START DATA RECORDS

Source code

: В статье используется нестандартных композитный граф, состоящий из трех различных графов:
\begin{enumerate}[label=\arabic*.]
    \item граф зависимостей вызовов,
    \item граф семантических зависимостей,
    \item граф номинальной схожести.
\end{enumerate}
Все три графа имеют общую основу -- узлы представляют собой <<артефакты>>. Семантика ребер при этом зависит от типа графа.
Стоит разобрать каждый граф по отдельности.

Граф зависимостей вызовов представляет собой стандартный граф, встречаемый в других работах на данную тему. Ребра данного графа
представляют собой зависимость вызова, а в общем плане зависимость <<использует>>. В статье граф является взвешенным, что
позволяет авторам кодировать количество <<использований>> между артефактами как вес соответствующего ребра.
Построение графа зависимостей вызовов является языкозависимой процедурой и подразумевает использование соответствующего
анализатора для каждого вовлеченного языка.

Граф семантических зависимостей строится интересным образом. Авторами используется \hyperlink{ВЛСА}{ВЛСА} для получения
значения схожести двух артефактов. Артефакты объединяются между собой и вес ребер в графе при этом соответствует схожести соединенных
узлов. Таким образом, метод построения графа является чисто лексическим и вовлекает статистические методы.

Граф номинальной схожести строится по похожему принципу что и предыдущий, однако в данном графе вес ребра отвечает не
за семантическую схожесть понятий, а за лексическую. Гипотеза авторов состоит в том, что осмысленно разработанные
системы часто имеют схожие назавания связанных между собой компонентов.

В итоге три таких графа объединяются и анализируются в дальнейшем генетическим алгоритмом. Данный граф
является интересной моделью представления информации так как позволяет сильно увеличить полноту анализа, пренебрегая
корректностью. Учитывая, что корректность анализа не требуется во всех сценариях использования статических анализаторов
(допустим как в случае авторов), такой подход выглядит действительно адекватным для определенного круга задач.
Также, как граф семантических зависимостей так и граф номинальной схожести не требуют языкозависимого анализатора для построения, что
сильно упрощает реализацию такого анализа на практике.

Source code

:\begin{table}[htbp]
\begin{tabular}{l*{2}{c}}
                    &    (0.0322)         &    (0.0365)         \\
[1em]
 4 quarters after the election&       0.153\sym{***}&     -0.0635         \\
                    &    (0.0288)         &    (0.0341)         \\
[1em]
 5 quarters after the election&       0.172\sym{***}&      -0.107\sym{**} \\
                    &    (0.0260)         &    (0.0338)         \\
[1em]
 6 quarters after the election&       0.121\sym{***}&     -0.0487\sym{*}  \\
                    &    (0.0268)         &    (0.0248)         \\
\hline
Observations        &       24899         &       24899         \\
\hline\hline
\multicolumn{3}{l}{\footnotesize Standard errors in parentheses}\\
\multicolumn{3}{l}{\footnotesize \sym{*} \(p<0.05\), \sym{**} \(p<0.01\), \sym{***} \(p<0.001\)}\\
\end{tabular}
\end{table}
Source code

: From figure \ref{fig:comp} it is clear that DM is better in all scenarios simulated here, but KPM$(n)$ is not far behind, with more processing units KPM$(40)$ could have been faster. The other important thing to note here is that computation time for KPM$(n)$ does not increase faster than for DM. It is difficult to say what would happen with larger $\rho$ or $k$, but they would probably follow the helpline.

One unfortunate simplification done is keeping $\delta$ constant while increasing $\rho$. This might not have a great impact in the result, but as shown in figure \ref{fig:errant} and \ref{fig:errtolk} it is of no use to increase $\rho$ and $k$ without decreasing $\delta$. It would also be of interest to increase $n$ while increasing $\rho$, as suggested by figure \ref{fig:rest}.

END DATA RECORDS

__ACTIVITY__
Return all lines from the entries that contain the string "является".

__SOLUTION BELOW__
представляют собой зависимость вызова, а в общем плане зависимость <<использует>>. В статье граф является взвешенным, что
Построение графа зависимостей вызовов является языкозависимой процедурой и подразумевает использование соответствующего
узлов. Таким образом, метод построения графа является чисто лексическим и вовлекает статистические методы.
является интересной моделью представления информации так как позволяет сильно увеличить полноту анализа, пренебрегая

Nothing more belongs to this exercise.